Durante nova viagem ao exterior teve a ideia de se voltar para o atendimento a redes de franquias – são mais de 4 mil no Brasil, segundo ele – a fim de se diferenciar em um mercado dominado por grandes concorrentes, inclusive internacionais.

“Eu nado praticamente sozinho nesse ramo, no Brasil. As grandes empresas brigam pela Nissan, pela Fiat. Ninguém briga pelas redes. Só que essas empresas movimentam milhões e milhões de reais por ano e ninguém era especializado em rede de franquias”, afirma.

Para esse tipo de cliente, diz Dantas, o serviço tem de ser mais voltado para soluções que impulsionem as vendas. Ele conta que, no início, desenvolveu alguns projetos nesse sentido que deram certo e seus clientes começaram a crescer na época. “É uma roleta. Quanto mais o seu cliente ganha dinheiro, você vai ganhando também.”

Com foco nesse segmento, a agência cresceu e atualmente seus serviços são voltados para os meios digital e off line. Dantas diz que sustentabilidade e consciência social também são marcas da empresa.

“Acho que o principal diferencial de nossa agência é vender mais o produto do cliente para o consumidor final, fazer com que as bases de sustentabilidades sejam cada vez mais utilizadas nos processos (da empresa e nas campanhas). E não só isso, mas também levar um pouco de consciência social em nossas campanhas, o máximo possível.”

‘Sou o que sou graças à minha equipe’

O empresário não revela números do faturamento, mas diz que a empresa atualmente tem 45 colaboradores e unidades em São Paulo, Curitiba, Recife e Lisboa.

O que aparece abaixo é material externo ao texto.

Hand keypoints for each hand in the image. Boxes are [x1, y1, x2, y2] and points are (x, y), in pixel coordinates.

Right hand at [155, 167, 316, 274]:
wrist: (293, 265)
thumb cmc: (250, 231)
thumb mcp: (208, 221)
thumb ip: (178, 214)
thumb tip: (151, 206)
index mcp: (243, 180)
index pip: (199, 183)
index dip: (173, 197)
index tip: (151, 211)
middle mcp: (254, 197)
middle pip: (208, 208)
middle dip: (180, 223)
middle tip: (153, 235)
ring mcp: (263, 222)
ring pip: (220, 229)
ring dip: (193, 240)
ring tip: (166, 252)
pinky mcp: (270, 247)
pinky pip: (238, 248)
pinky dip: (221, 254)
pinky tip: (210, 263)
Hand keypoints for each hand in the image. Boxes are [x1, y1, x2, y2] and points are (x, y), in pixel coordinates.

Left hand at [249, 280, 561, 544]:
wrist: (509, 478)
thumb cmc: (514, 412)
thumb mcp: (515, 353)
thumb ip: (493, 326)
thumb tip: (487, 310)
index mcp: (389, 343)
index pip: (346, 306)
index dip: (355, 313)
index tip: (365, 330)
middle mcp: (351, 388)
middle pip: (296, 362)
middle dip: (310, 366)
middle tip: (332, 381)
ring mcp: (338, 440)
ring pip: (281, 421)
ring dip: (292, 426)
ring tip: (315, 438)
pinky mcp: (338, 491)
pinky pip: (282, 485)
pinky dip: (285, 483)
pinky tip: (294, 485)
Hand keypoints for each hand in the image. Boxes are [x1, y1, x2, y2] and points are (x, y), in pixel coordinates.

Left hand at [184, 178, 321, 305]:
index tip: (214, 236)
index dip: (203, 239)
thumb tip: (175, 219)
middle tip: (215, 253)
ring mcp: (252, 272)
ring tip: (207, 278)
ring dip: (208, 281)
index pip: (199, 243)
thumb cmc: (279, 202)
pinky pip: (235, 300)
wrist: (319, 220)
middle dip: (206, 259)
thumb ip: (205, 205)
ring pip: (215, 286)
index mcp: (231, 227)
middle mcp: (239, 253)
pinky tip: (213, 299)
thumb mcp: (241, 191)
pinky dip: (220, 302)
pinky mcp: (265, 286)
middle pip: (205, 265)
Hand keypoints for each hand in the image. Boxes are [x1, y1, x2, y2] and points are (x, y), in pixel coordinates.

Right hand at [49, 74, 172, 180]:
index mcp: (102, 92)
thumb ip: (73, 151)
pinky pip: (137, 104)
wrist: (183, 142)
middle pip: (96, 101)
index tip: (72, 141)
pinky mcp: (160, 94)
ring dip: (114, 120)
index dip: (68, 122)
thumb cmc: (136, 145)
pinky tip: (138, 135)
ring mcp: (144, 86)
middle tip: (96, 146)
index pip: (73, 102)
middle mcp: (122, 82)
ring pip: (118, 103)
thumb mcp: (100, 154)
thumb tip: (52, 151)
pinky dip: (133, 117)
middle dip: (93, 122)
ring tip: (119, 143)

E ressalta a importância do time para o desempenho obtido pela agência. “Eu tenho um time inteiro de caras fenomenais. Sou abençoado por ter pessoas inteligentes, dedicadas, que acordam cedo e vêm trabalhar, saem tarde, vestem a camisa da empresa. Eu sou muito grato a eles. Sou o que sou graças à minha equipe, também.”

Os resultados obtidos permitiram a Gabriel Dantas expandir seus negócios: ele criou a PBBR Participações e se tornou dono de uma corretora de seguros e tem participações em restaurantes da cidade. E tem planos de não parar por aí.